Look through the records below and copy each line that includes the word "carbs".

(Collected data)
*** Block opens ***

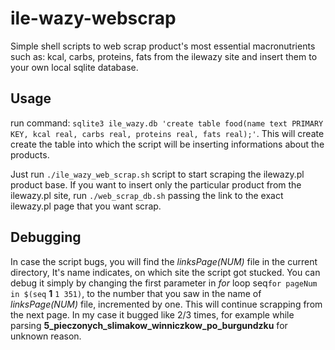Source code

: # ile-wazy-webscrap

Simple shell scripts to web scrap product's most essential macronutrients such as: kcal, carbs, proteins, fats from the ilewazy site and insert them to your own local sqlite database. 

## Usage

run command: `sqlite3 ile_wazy.db 'create table food(name text PRIMARY KEY, kcal real, carbs real, proteins real, fats real);'`. This will create create the table into which the script will be inserting informations about the products.

Just run `./ile_wazy_web_scrap.sh` script to start scraping the ilewazy.pl product base. If you want to insert only the particular product from the ilewazy.pl site, run `./web_scrap_db.sh` passing the link to the exact ilewazy.pl page that you want scrap.

## Debugging

In case the script bugs, you will find the *linksPage(NUM)* file in the current directory, It's name indicates, on which site the script got stucked. You can debug it simply by changing the first parameter in *for* loop seq`for pageNum in $(seq` **1** `1 351)`, to the number that you saw in the name of *linksPage(NUM)* file, incremented by one. This will continue scrapping from the next page. In my case it bugged like 2/3 times, for example while parsing **5_pieczonych_slimakow_winniczkow_po_burgundzku** for unknown reason.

*** Block closes ***

**Response:**
Simple shell scripts to web scrap product's most essential macronutrients such as: kcal, carbs, proteins, fats from the ilewazy site and insert them to your own local sqlite database. 
run command: `sqlite3 ile_wazy.db 'create table food(name text PRIMARY KEY, kcal real, carbs real, proteins real, fats real);'`. This will create create the table into which the script will be inserting informations about the products.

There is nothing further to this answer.